Domingo, 4 de Fevereiro de 2018

Uma má solução e duas boas perguntas

Pedro Correia, pessoa que estimo por muitas e boas razões, insurge-se aqui contra a seguinte disposição do Estatuto dos Magistrados Judiciais (nº 1 do art.º 16º):

 

Os magistrados judiciais não podem ser presos ou detidos antes de ser proferido despacho que designe dia para julgamento relativamente a acusação contra si deduzida, salvo em flagrante delito por crime punível com pena de prisão superior a três anos.

 

E escreve: “Esta norma é obsoleta, colide com o princípio constitucional da igualdade dos cidadãos perante a lei e já devia ter sido revogada. Mas graças a ela dois desembargadores, entretanto constituídos arguidos evitaram a detenção e continuaram hoje a desenvolver a sua actividade normal, ao contrário do que sucedeu aos restantes indiciados na Operação Lex”.

 

Esta argumentação é ligeira, mas recolhe surpreendente unanimidade: no mesmo post cita-se Paula Teixeira da Cruz, ex-ministra da Justiça, e um deputado, ambos abundando no mesmo sentido. Nas redes sociais o sentimento (nas redes sente-se muito e pensa-se pouco) é também esse: quem é que eles se julgam, os juízes, para se eximirem a malhar com os ossos na cadeia como se fossem mais que os outros?

 

Sucede que os juízes não são a única categoria de cidadãos que goza de privilégios em material criminal – também os têm, por exemplo, o presidente da República e os deputados. E esses privilégios não apenas não são uma originalidade portuguesa como são vulgares em sociedades democráticas e Estados de Direito. Deverá portanto haver boas razões para a existência de derrogações ao princípio geral de igualdade dos cidadãos perante a lei.

* **Dados fornecidos**:
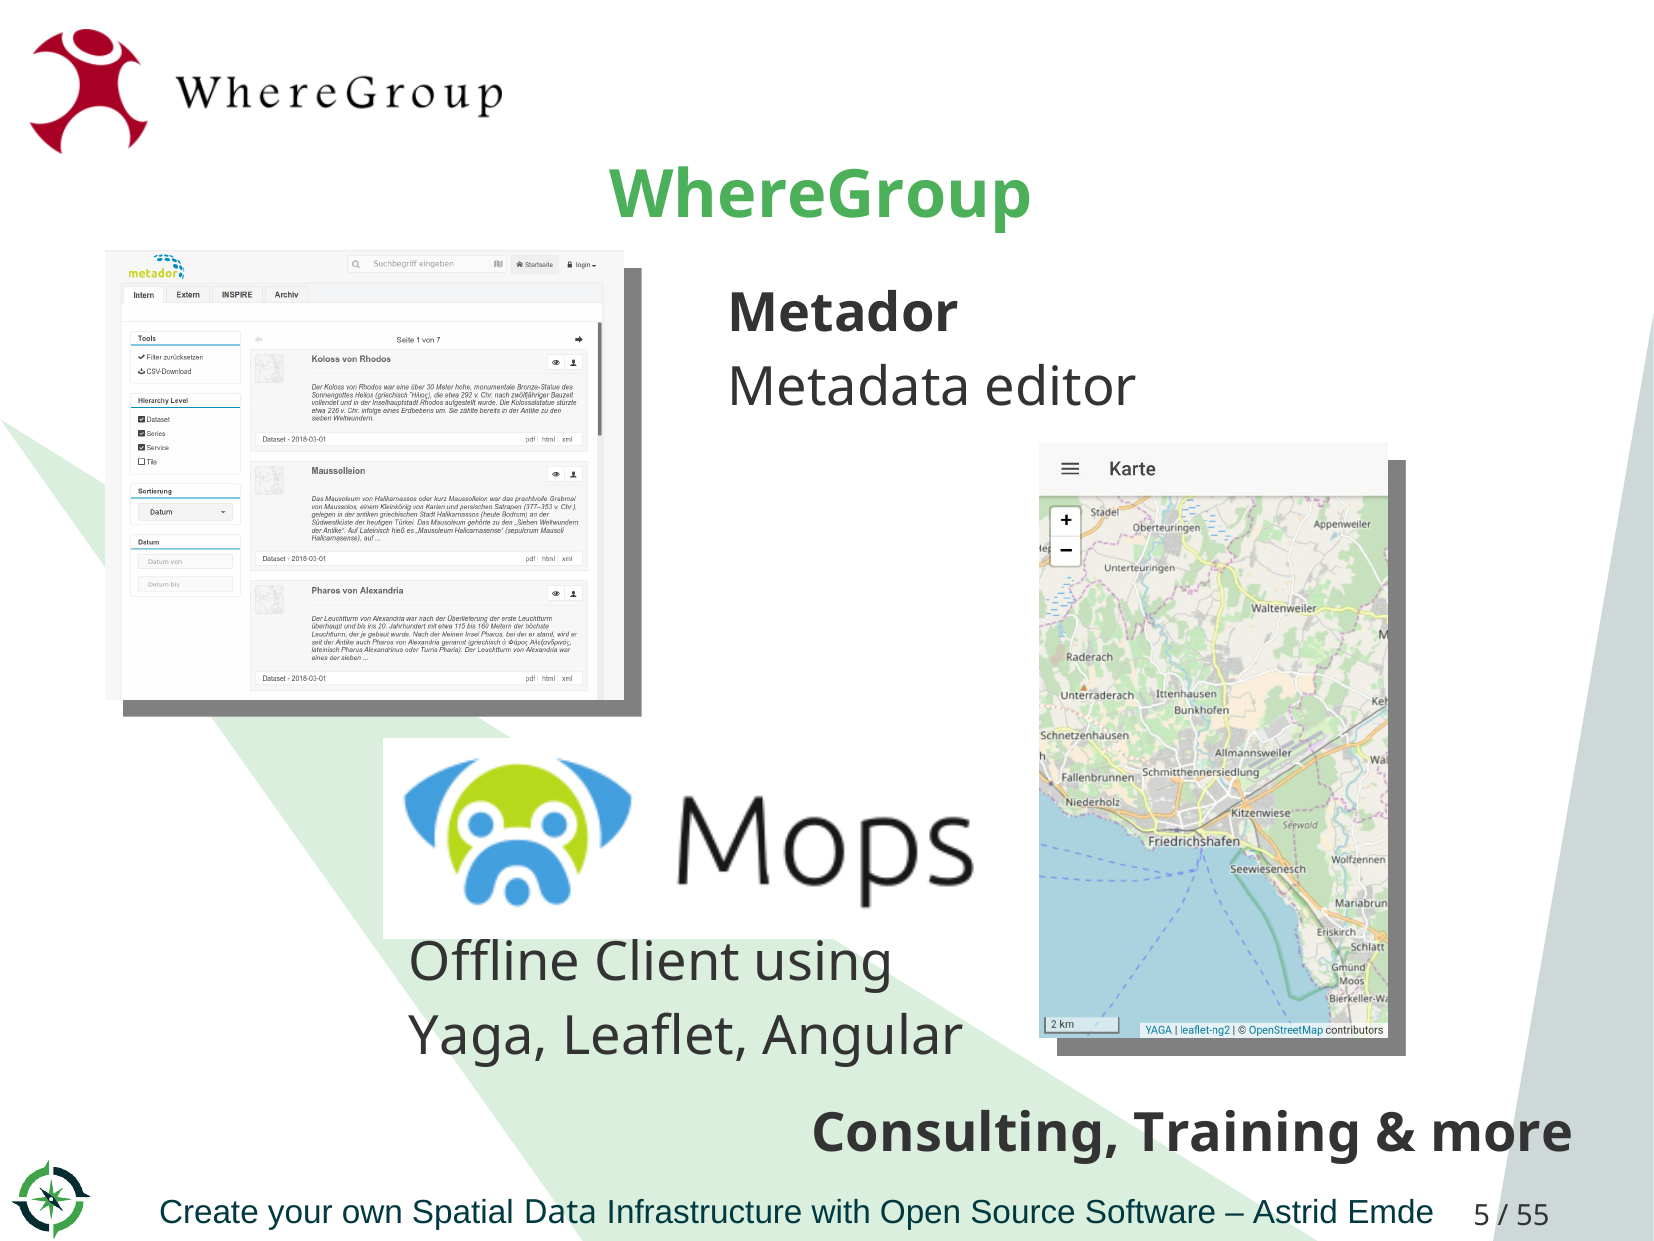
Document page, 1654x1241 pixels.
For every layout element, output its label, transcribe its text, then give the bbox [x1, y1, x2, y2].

text_box Metador Metadata editor [712, 266, 1300, 423]
picture [10, 1158, 92, 1240]
picture [1039, 442, 1388, 1038]
picture [29, 29, 502, 154]
picture [105, 266, 624, 700]
text_box Offline Client using Yaga, Leaflet, Angular [394, 915, 1093, 1072]
picture [383, 738, 997, 939]
title WhereGroup [76, 118, 1565, 266]
text_box Consulting, Training & more [796, 1086, 1654, 1241]
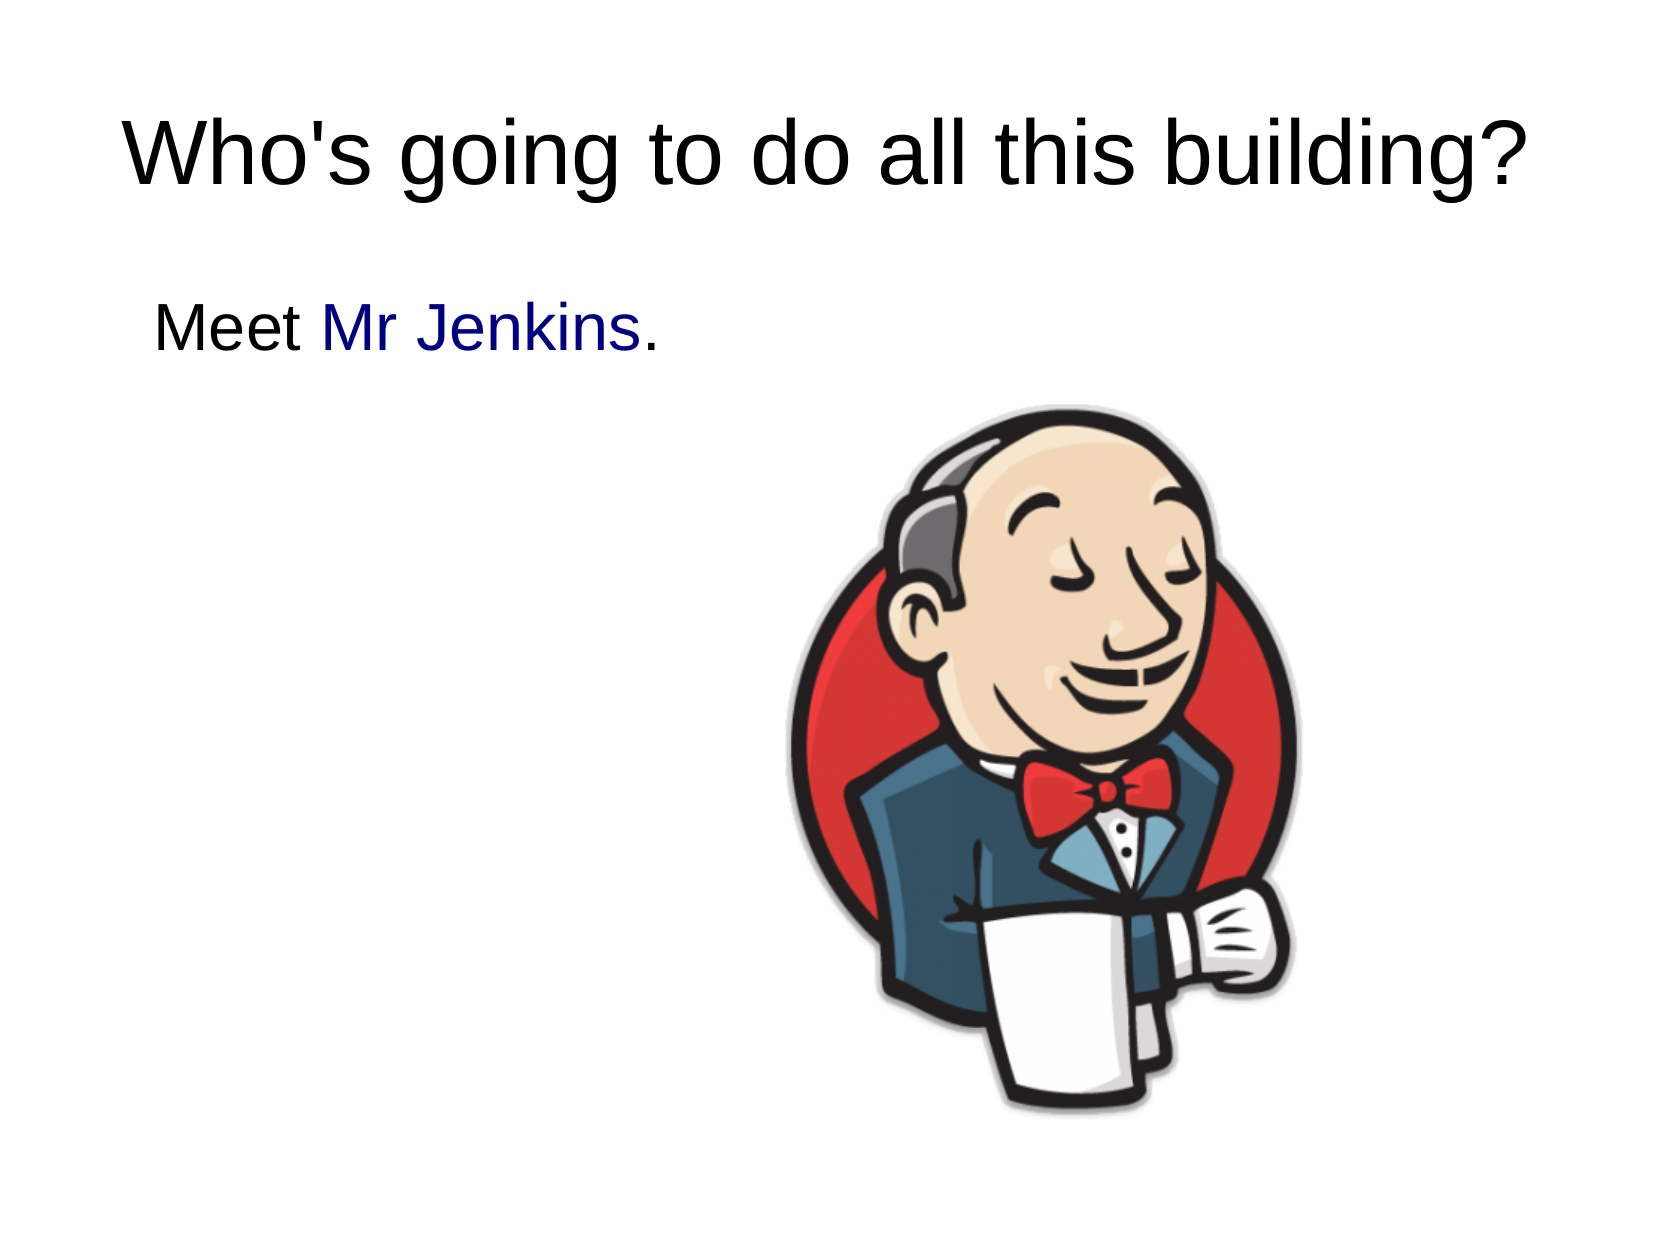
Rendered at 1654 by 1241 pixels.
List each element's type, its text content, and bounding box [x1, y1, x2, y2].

list Meet Mr Jenkins. [82, 290, 1571, 390]
picture [596, 312, 1491, 1207]
title Who's going to do all this building? [82, 49, 1571, 257]
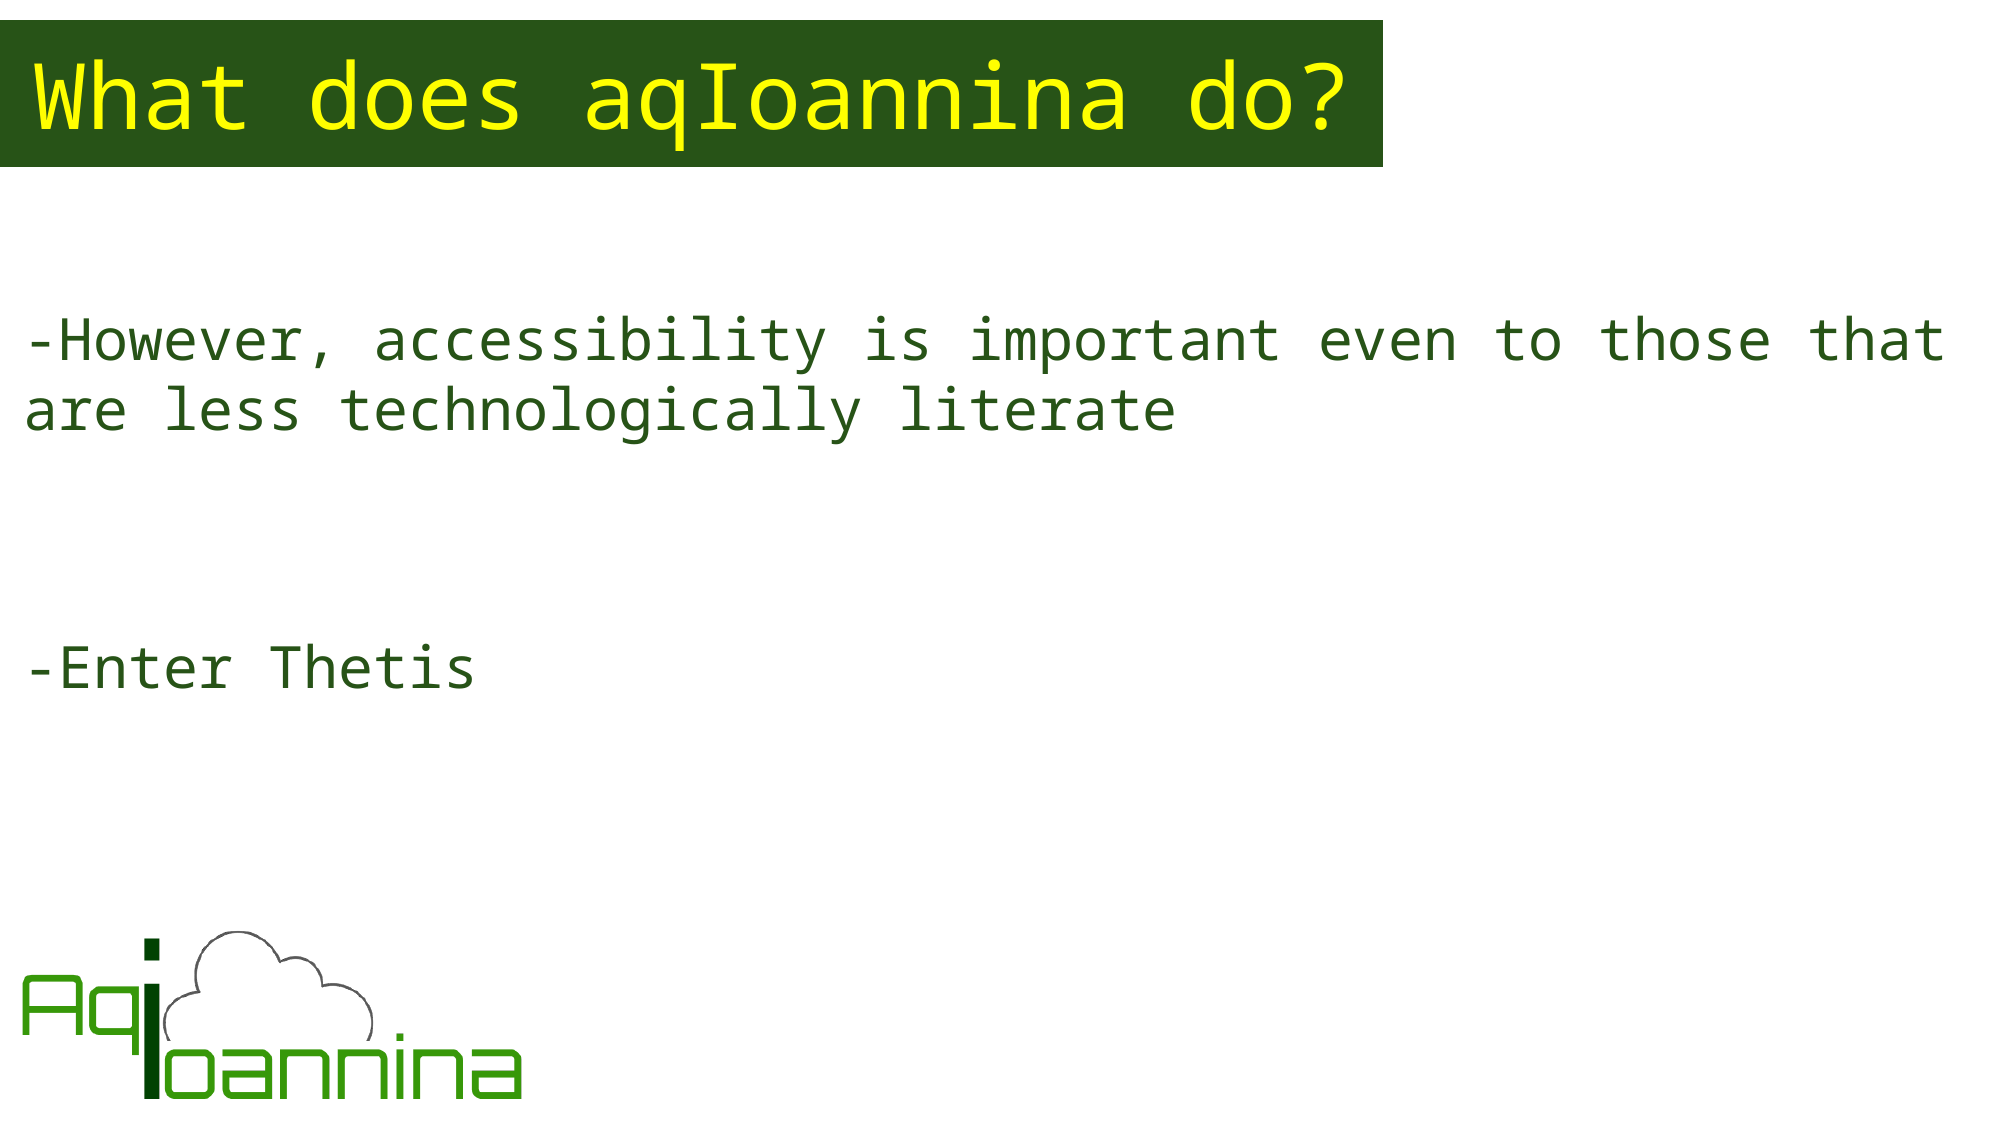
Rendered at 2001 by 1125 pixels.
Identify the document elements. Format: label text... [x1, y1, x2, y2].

picture [17, 881, 529, 1125]
text_box -However, accessibility is important even to those that are less technologically literate [8, 294, 1992, 451]
text_box [0, 20, 1383, 167]
text_box -Enter Thetis [8, 623, 1992, 710]
text_box What does aqIoannina do? [17, 30, 1439, 157]
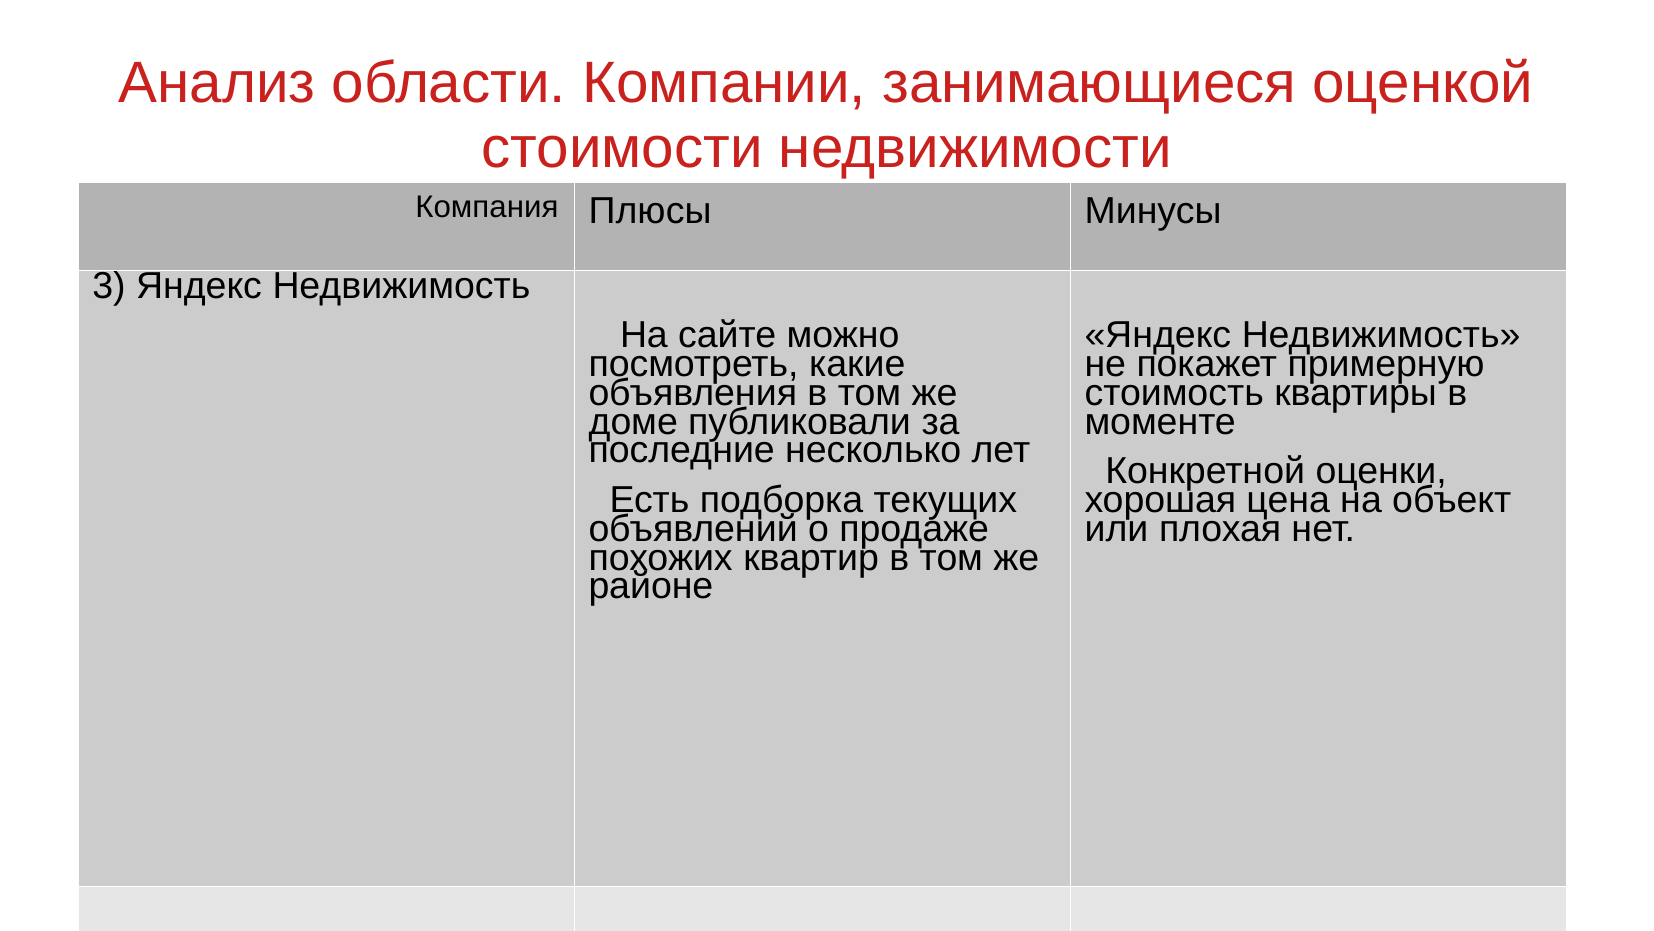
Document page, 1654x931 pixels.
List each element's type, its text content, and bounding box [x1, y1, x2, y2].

* **Requisitos do exercício**:
Prossiga o texto sobre os privilégios dos magistrados judiciais em matéria criminal a partir da última frase. Os itens provêm de outra fonte.

* **Resultado do exercício**:
Os juízes, como se sabe, são irresponsáveis e independentes – julgam segundo a lei e a sua consciência as pendências que lhes cabem em sorte, que não podem recusar, e das suas decisões não cabe recurso para a opinião pública, nem para o Facebook, nem para o senhor ministro da Justiça, nem sequer para o senhor presidente da República, menos ainda a ONU, por muito que as decisões ofendam algum valor que o comentariado ache digno de particular protecção, como sucedeu ainda recentemente num caso de violência doméstica, mas para outras instâncias também integradas exclusivamente por juízes.

 

Não é difícil perceber que para ser independente um juiz não deve ter medo das consequências para si das suas decisões e que por isso não deve hesitar em afrontar os poderes do dia, sejam os governantes, os magistrados do ministério público, as polícias, os comentadores com influência na opinião, e todos os outros poderes de facto que pululam por aí, quando entenda que no caso concreto a lei é mais correctamente aplicada se de um modo que ofenda algumas pessoas com poder, ou a própria opinião pública.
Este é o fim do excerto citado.